# Coil Packs for Kawasaki FH680V



## spelunk73 (Sep 16, 2013)

I have a 62" Bobcat ZT mower with a 24HP Kawasaki FH680V engine. I need to replace the coil packs. I have determined the correct part number is 21171-7034 and the best price I have found was at mowparts.com. $51.95 each. They also sell a coil pack with the part number of KM21171-7034. It appears to be the same part only with the designation of KM in front of part number which I think is just for MTB brands. Does anyone know if they are interchangeable. The Price difference on each part is $9.00 each and I need two. Just thought if I could save a buck or two I would.


----------



## 30yearTech (Sep 14, 2006)

They are very likely the same part, the KM is probably their designation for "Kawasaki Motors"


----------



## spelunk73 (Sep 16, 2013)

The Kawasaki part number is 21171-7034. The KM21171-7034 is listed for an MTD brand mower. Is there a way to find out if they are the same part or not? I am going to call the parts distributor and ask them tomorrow and will let you know what they tell me. I noticed this with several parts on the web that have common part numbers but with the KM prefix and they were all listed for MTD brand products. The KM parts are cheaper for some reason. for example Air filters with same part number just one with the KM prefix and different prices. They appear to be the same part from pictures. I just want to make sure on something like a coil pack.


----------



## spelunk73 (Sep 16, 2013)

Here is the link to the parts list at mowparts.com

http://www.mowpart.com/catalogsearch/result/?q=21171-7034


----------



## usmcgrunt (Sep 16, 2007)

Just my opinion.I agree with 30yearTech,the KM is Kawasaki Motors and the parts "should" be identical.MTD manufactures the mower that they put a Kawasaki manufactured motor on.Here is a link to the service manual if you don't already have it.

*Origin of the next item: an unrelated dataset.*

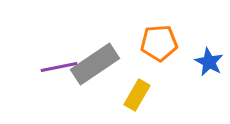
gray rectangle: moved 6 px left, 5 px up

http://www.parish-supply.com/documents/574.pdf


----------



## spelunk73 (Sep 16, 2013)

Thanks for the link but I do have the manual. The KM designation is not listed on the part number for the Kawasaki motor, so I don't think it means Kawasaki Motors. That designation is listed on parts for MTD brand products. If you click the link I posted you can see what I mean. I will post back after I talk to parts warehouse.


----------



## 30yearTech (Sep 14, 2006)

spelunk73 said:


> Thanks for the link but I do have the manual. The KM designation is not listed on the part number for the Kawasaki motor, so I don't think it means Kawasaki Motors. That designation is listed on parts for MTD brand products. If you click the link I posted you can see what I mean. I will post back after I talk to parts warehouse.


I know that it's their designation for Kawasaki Motors, It's placed there so if a part number in their database happens to be the same as an engine part vended from this manufacturer they will not get mixed up. AT least that's been my experience with them in the past. It's just supplied to them from a different vendor. By all means, call them if that makes you feel comfortable about purchasing that part. 

Just FYI Pat's small engine plus has the Kawasaki branded ignition module for $40.36 and they offer flat rate shipping.


----------



## Don L (Jul 14, 2012)

What 30 Year said,if I go to someone besides Cub I have to remember to drop the KM which does stand for Kawasaki Motors.


----------